The full order of operations will typically resemble this:

Function calls, array access, field access
Unary operators
Multiplication & Division
Addition & Subtraction
Comparisions
Bitwise and, xor, then or
Logical and, then or
Assignment

Because operations with a lower precedence are applied later, operations with higher precedence tend to be at the bottom of the parse tree.

Backus-Naur Form (BNF)

Backus-Naur Form is a way of expressing the grammar of a programming language. BNF does so using a system of placeholders and alternatives.

Every place holder is defined as consisting of one of several alternatives. The symbol ::= means "is defined as". The symbol | means "or".

e.g. The following BNF definitions can be constructed based on the syntax diagrams to the right.

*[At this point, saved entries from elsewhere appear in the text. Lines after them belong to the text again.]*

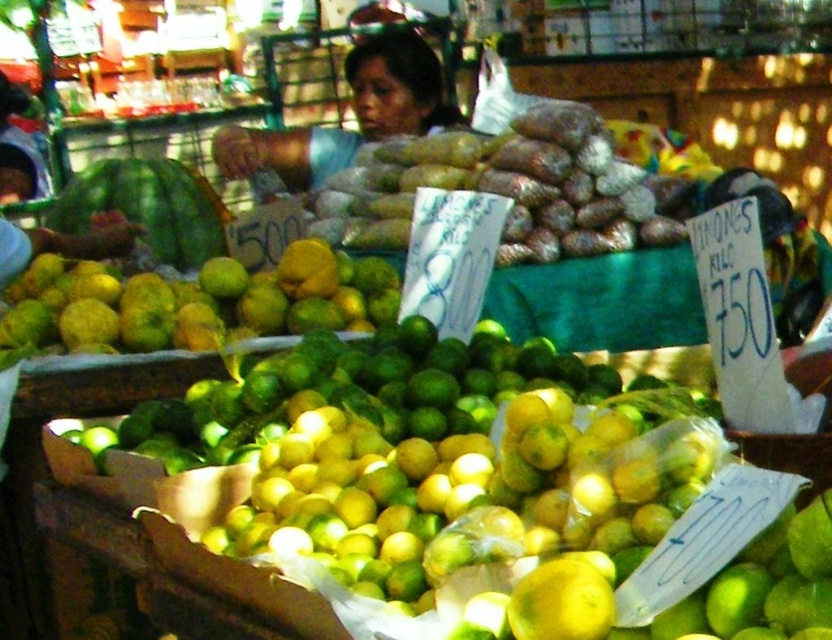
Is the position of yellow matte citrus at center less distant than that of yellow matte lemon at center?

No, yellow matte citrus at center is further to the viewer.

Can you confirm if yellow matte citrus at center is taller than yellow matte lemon at center?

Correct, yellow matte citrus at center is much taller as yellow matte lemon at center.

Is point (229, 342) more distant than point (588, 576)?

Yes, point (229, 342) is behind point (588, 576).

Locate an element on the screen. The width and height of the screenshot is (832, 640). yellow matte citrus at center is located at coordinates (189, 304).

Based on the photo, can you confirm if yellow matte citrus at center is taller than blue fabric shirt at center?

Incorrect, yellow matte citrus at center's height is not larger of blue fabric shirt at center's.

Which of these two, yellow matte citrus at center or blue fabric shirt at center, stands taller?

blue fabric shirt at center

At what (x,y) coordinates should I click in order to perform the action: click on yellow matte citrus at center. Please return your answer as a coordinate pair (x, y). Looking at the image, I should click on point(189,304).

Does blue fabric shirt at center appear over yellow matte lemon at center?

Correct, blue fabric shirt at center is located above yellow matte lemon at center.

Does blue fabric shirt at center appear on the right side of yellow matte lemon at center?

In fact, blue fabric shirt at center is to the left of yellow matte lemon at center.

Which is behind, point (385, 86) or point (607, 618)?

Point (385, 86)

Where is `blue fabric shirt at center`? The image size is (832, 640). blue fabric shirt at center is located at coordinates point(353,112).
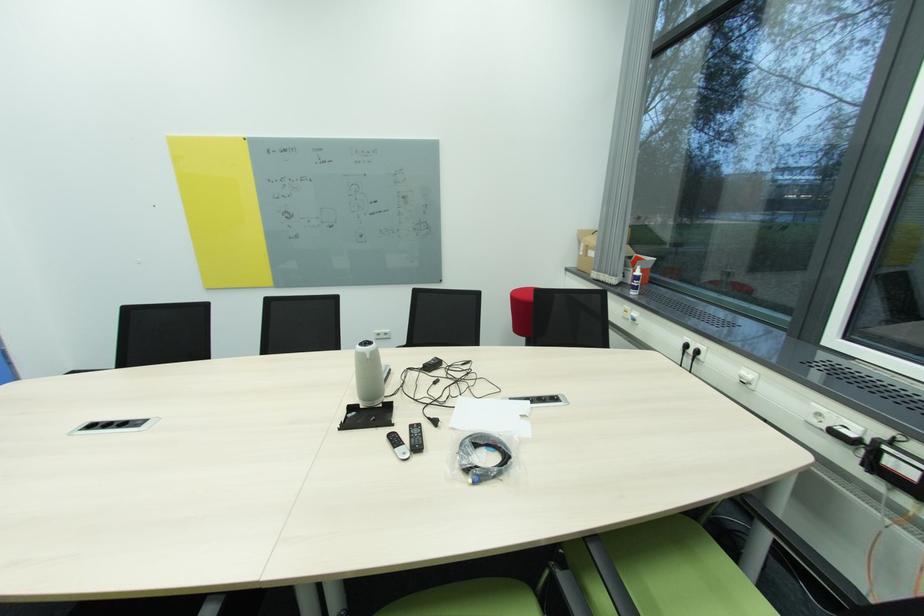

<digit> ::= 0|1|2|3|4|5|6|7|8|9
<variable> ::= x|y|z
<constant> ::= <digit>|<constant><digit>
<factor> ::= <constant>|<variable>|(<expression>)
<term> ::= <factor>|<term>*<factor>
<expression> ::= <term>|<expression>+<term>

Note that some definitions, such as the definition for <constant>, are recursive. This is useful as it allows us to create constants that are potentially infinite in length.

The advantage of using BNF as opposed to a syntax diagram is that BNF can be entered into and interpreted by a computer, whereas a syntax diagram can't be interpreted in the same way.

Optimisation

Optimisation is the process of making code more efficient. This means removing unnecessary steps and rephrasing complicated expressions.

e.g. The expression z = x^2 + 2*x*y + y^2 can be simplified to z = (x+y)^2

Optimisation is typically done in the back-end of the compiler, as it converts the program to assembly code and then an executable file.

Optimisation is beneficial because:

It reduces the amount of time that the program will take to run.
It reduces the amount of space that the program will take up in memory.

Reverse Polish Notation (RPN)

Reverse Polish Notation is a way of representing expressions such that it is easier to evaluate them with a stack. It is to be contrasted against the more common infix notation.

In infix notation, operands are placed on both sides of an operator, with the operator sandwiched between them. (e.g. 2+2) Whereas, in RPN, the operands are written first and the operator is placed at the end. (e.g. 2 2 +)

Converting from Infix notation to RPN with a parse tree

To convert an expression, such as (2+x)^(3-y), to RPN, it can be useful to make a parse tree.

A parse tree for the expression (2+x)^(3-y)

Evaluating RPN using a stack

Evaluating the RPN expression 3 10 5 + * with a stack

When evaluating an RPN expression with a stack, we need to follow a few rules:

When we encounter a variable or number, we push its value onto the stack.
When we encounter an operator, we pop the top values from the stack then apply the operation to them.
When the evaluation is complete, there should be one item left in the stack, which is the answer.